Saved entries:
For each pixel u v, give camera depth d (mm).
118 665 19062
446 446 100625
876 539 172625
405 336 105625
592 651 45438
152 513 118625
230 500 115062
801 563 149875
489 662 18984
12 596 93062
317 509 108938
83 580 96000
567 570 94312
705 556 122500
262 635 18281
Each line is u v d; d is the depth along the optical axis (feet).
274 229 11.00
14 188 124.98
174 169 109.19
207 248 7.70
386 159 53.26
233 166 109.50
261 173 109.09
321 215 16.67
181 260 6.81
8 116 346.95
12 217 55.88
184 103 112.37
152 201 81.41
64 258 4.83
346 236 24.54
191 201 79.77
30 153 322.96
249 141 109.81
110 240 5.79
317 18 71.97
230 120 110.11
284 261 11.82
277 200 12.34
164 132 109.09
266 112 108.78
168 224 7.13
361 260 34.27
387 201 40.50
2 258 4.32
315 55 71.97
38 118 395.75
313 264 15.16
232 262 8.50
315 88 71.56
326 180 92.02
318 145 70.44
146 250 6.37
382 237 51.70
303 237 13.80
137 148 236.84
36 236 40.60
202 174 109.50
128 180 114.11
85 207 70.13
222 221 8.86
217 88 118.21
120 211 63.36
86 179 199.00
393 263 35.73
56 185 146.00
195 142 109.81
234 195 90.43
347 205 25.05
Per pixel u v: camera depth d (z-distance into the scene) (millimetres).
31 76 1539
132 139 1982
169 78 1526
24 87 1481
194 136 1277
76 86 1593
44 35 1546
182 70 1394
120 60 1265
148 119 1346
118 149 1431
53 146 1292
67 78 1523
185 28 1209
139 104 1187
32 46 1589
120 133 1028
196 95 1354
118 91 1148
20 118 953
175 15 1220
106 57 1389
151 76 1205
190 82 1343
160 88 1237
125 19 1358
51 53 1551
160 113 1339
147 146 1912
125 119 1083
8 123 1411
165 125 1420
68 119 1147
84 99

What you will do: Retype exactly the lines above, from the one with "876 539 172625" through the one with "195 142 109.81", inclusive.

Expected output:
876 539 172625
405 336 105625
592 651 45438
152 513 118625
230 500 115062
801 563 149875
489 662 18984
12 596 93062
317 509 108938
83 580 96000
567 570 94312
705 556 122500
262 635 18281
Each line is u v d; d is the depth along the optical axis (feet).
274 229 11.00
14 188 124.98
174 169 109.19
207 248 7.70
386 159 53.26
233 166 109.50
261 173 109.09
321 215 16.67
181 260 6.81
8 116 346.95
12 217 55.88
184 103 112.37
152 201 81.41
64 258 4.83
346 236 24.54
191 201 79.77
30 153 322.96
249 141 109.81
110 240 5.79
317 18 71.97
230 120 110.11
284 261 11.82
277 200 12.34
164 132 109.09
266 112 108.78
168 224 7.13
361 260 34.27
387 201 40.50
2 258 4.32
315 55 71.97
38 118 395.75
313 264 15.16
232 262 8.50
315 88 71.56
326 180 92.02
318 145 70.44
146 250 6.37
382 237 51.70
303 237 13.80
137 148 236.84
36 236 40.60
202 174 109.50
128 180 114.11
85 207 70.13
222 221 8.86
217 88 118.21
120 211 63.36
86 179 199.00
393 263 35.73
56 185 146.00
195 142 109.81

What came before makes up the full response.